Der Boom im digitalen Fotobereich führt ja schon seit längerem dazu, das der Markt mit sehr guten analogen Kameras geradezu überschwemmt wird. Ebenso das Zubehör. Gerade im Objektivbereich gibt es wahre Leckerbissen. Als ich mein MD 24mm Rokkor für ca. 60 Euro bekommen habe, war es wie Weihnachten. Für so eine Bildqualität muß man heute bei Digitalkameras richtig "latzen". Dafür hat man früher einen guten halben Monatslohn bezahlt. Heute bekommt man meist silberschimmerndes "AF-Plastik". Sicherlich mit hohem Qualitätsstandart - was die Bildqualität angeht. Aber die Verarbeitung aus Plastik oder dünsten Blech sagt mir, das ich nur kurzeitig etwas davon habe. Kurzum - ich habe einfach nicht das Gefühl das es wertvoll - erhaltenswert - etwas besonderes ist.

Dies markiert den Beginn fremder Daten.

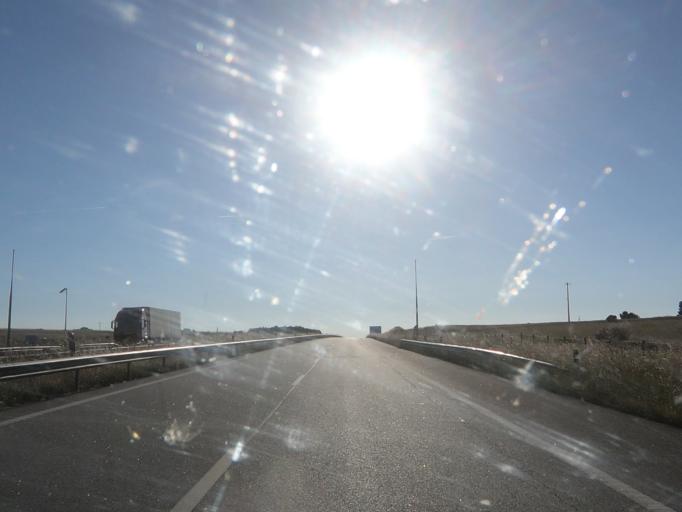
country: ES
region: Castille and Leon
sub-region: Provincia de Salamanca
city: Fuentes de Onoro
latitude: 40.6087
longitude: -6.9915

Es gibt Kameras seit mehr als 100 Jahren. Die mit der "meisten Seele" und mit der besten Funktionalität wurden meiner Meinung nach 1950-1990 gebaut. Ebenso die Objektive und das Zubehör aus der Zeit.

Das ältere analoge Kameras eine "Seele" haben, liegt vielleicht auch daran, das diese Kameras von Menschen größtenteils in Handarbeit gebaut wurden. Wer weiß...

Mir ist meine XD7 Kamera vor einiger Zeit mit einem Objektiv vom Stuhl gefallen. Es war ein MC Rokkor PG 50mm daran. Ich hatte das Objektiv als Vitrinenstück erhalten. Wie neu. Nun hat das Filtergewinde eine (typische) Macke/Beule. Sonst alles in Ordnung. Seitdem ist es mein Lieblingsobjektiv geworden. Endlich kann ich das für mich wertvolle Objektiv im rauen Alltag benutzen. Kratzer und Dellen formen vielleicht den Charakter, die Seele. Aber auf jedenfall seitdem auch meine Einstellung zur Fotografie.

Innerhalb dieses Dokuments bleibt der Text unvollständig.